As a young 10 year old boy watching my favorite team come back from a goal down with few minutes to spare and winning the 1999 Champions League final against Bayern Munich in such dramatic fashion. Now standing on the tuff of the same team I have spent almost 2 decades supporting and it was surreal and one of those pinch-yourself moments. One that would surely go down as one of my greatest ever memories (asides my future wedding day and the birth of my future children).
Looking back at my foremost experiences such as touring Old Trafford in Manchester and watching my younger siblings graduate from the University. All hold greater relevance to any physical thing I have and will ever acquire.
People long to acquire whereas they should long to experience.
Using a 20-year study conducted by Dr. Thomas Gilovich, a psychology professor at Cornell University as an anchor to address this belief system.
He pointed out that experiences become a part of our identity. We are not our possessions, but we are the accumulation of everything we’ve seen, the things we’ve done, and the places we’ve been. Buying an Apple Watch isn’t going to change who you are; taking a break from work to go on holiday to The Bahamas most certainly will.
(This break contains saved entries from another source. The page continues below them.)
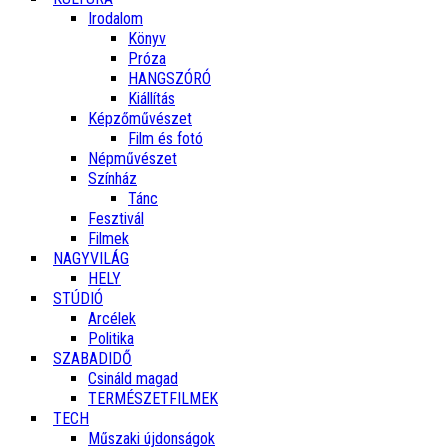
Irodalom
Könyv
Próza
HANGSZÓRÓ
Kiállítás
Képzőművészet
Film és fotó
Népművészet
Színház
Tánc
Fesztivál
Filmek
NAGYVILÁG
HELY
STÚDIÓ
Arcélek
Politika
SZABADIDŐ
Csináld magad
TERMÉSZETFILMEK
TECH
Műszaki újdonságok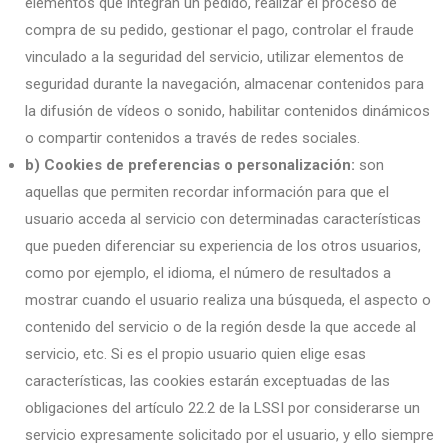
elementos que integran un pedido, realizar el proceso de
compra de su pedido, gestionar el pago, controlar el fraude
vinculado a la seguridad del servicio, utilizar elementos de
seguridad durante la navegación, almacenar contenidos para
la difusión de vídeos o sonido, habilitar contenidos dinámicos
o compartir contenidos a través de redes sociales.
b) Cookies de preferencias o personalización:
son
aquellas que permiten recordar información para que el
usuario acceda al servicio con determinadas características
que pueden diferenciar su experiencia de los otros usuarios,
como por ejemplo, el idioma, el número de resultados a
mostrar cuando el usuario realiza una búsqueda, el aspecto o
contenido del servicio o de la región desde la que accede al
servicio, etc. Si es el propio usuario quien elige esas
características, las cookies estarán exceptuadas de las
obligaciones del artículo 22.2 de la LSSI por considerarse un
servicio expresamente solicitado por el usuario, y ello siempre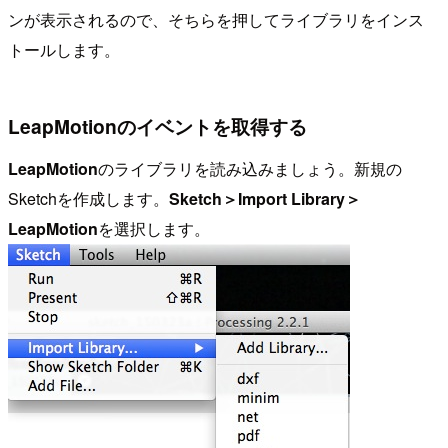
ンが表示されるので、そちらを押してライブラリをインス
トールします。
LeapMotionのイベントを取得する
LeapMotion
のライブラリを読み込みましょう。新規の
Sketchを作成します。
Sketch＞Import Library＞
LeapMotion
を選択します。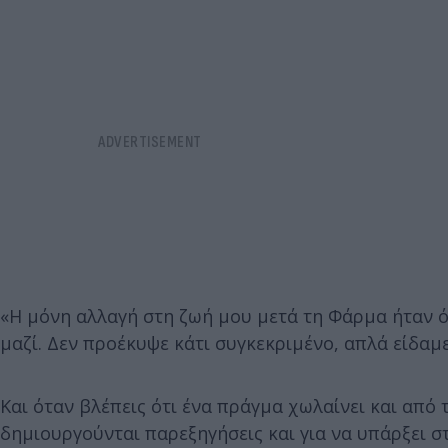
«Η μόνη αλλαγή στη ζωή μου μετά τη Φάρμα ήταν ότ
μαζί. Δεν προέκυψε κάτι συγκεκριμένο, απλά είδαμ
Και όταν βλέπεις ότι ένα πράγμα χωλαίνει και από τ
δημιουργούνται παρεξηγήσεις και για να υπάρξει σ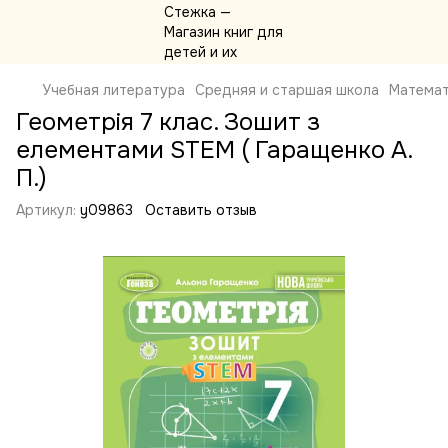
Учебная литература
Средняя и старшая школа
Математ
Геометрія 7 клас. Зошит з
елементами STEM ( Гаращенко А.
П.)
Артикул:
y09863
Оставить отзыв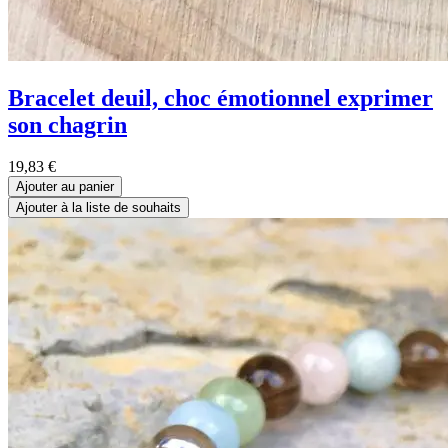
Bracelet deuil, choc émotionnel exprimer
son chagrin
19,83
€
Ajouter au panier
Ajouter à la liste de souhaits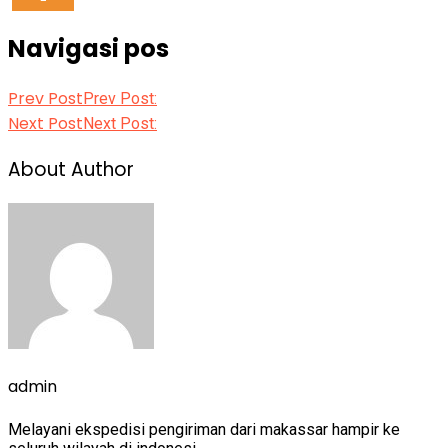
Navigasi pos
Prev Post
Prev Post:
Next Post
Next Post:
About Author
admin
Melayani ekspedisi pengiriman dari makassar hampir ke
“Our experiences are a bigger part of ourselves than our material goods,” said Gilovich. “You can really like your material stuff. You can even think that part of your identity is connected to those things, but nonetheless they remain separate from you. In contrast, your experiences really are part of you. We are the sum total of our experiences.”
We don’t compare experiences in the same way that we compare things. When people are asked if they’d rather have a high salary that was lower than that of their peers or a low salary that was higher than that of their peers, a lot of them aren’t sure. But when they are asked the same question about the length of a vacation, most people choose a longer vacation, even though it is shorter than that of their peers. It’s hard to quantify the relative value of any two experiences, which makes them that much more enjoyable.
We get used to new possessions. What once seemed novel and exciting quickly becomes the norm. The new phone you were dieing to get last year suddenly becomes old this year and you aspire to get a new phone. We keep raising tpurchases lead to new expectations. As soon as we get used to a new possession, we look for an even better one.
Possessions by their nature foster comparisons. We buy a new car and are thrilled with it until a friend buys a better one—and there’s always someone with a better one.
The paradox of possessions is that we assume that the happiness we get from buying something will last as long as the thing itself. It seems intuitive that investing in something we can see, hear, and touch on a permanent basis delivers the best value. But it’s wrong.
The temporary happiness achieved by buying things only provides “puddles of pleasure.” In other words, that kind of happiness evaporates quickly and leaves us wanting more. Things may last longer than experiences, but the memories that linger are what matter most.
In this decade, the next and even the ones coming up, my first visit to Old Trafford (Manchester United’s football stadium) would forever remain a memory I would cherish. In the same vein, all the phones I have had, shoes, car or house would pale in comparison to that one experience.
Strive to have fun not to have shoes. Work to rest not to buy. Love to build not to get.